▸ YOUR TASK:
Word for word, transcribe the listing that follows, minus any pictures.

▸ EXCERPTED RECORDS:

———

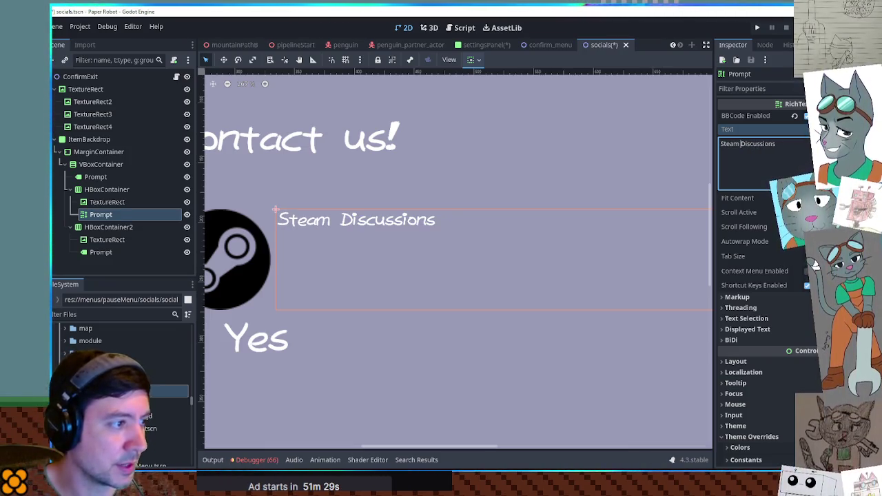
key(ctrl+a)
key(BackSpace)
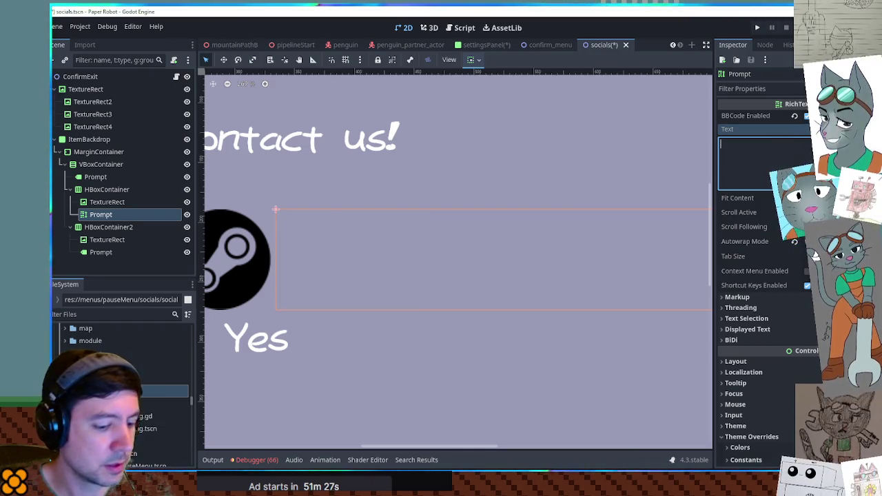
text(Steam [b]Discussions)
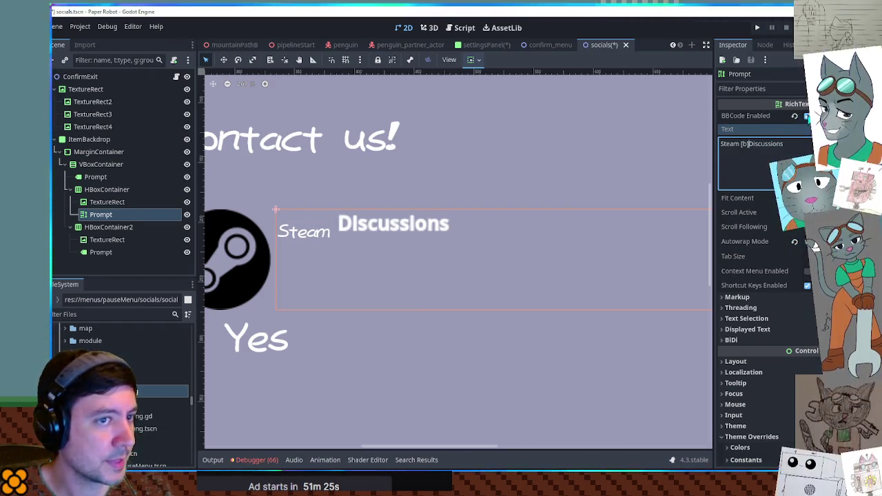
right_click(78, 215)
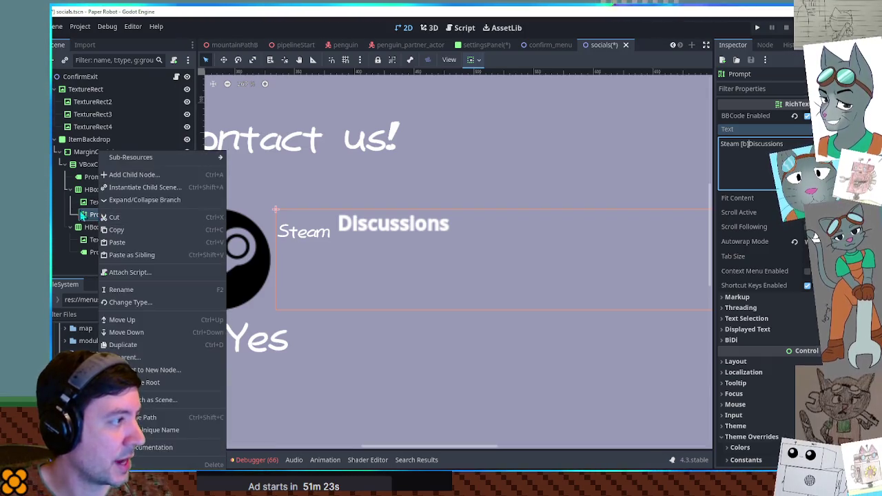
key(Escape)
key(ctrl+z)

———

▸ ANSWER SPACE:
key(ctrl+a)
key(BackSpace)
text(Steam [b]Discussions)
right_click(78, 215)
key(Escape)
key(ctrl+z)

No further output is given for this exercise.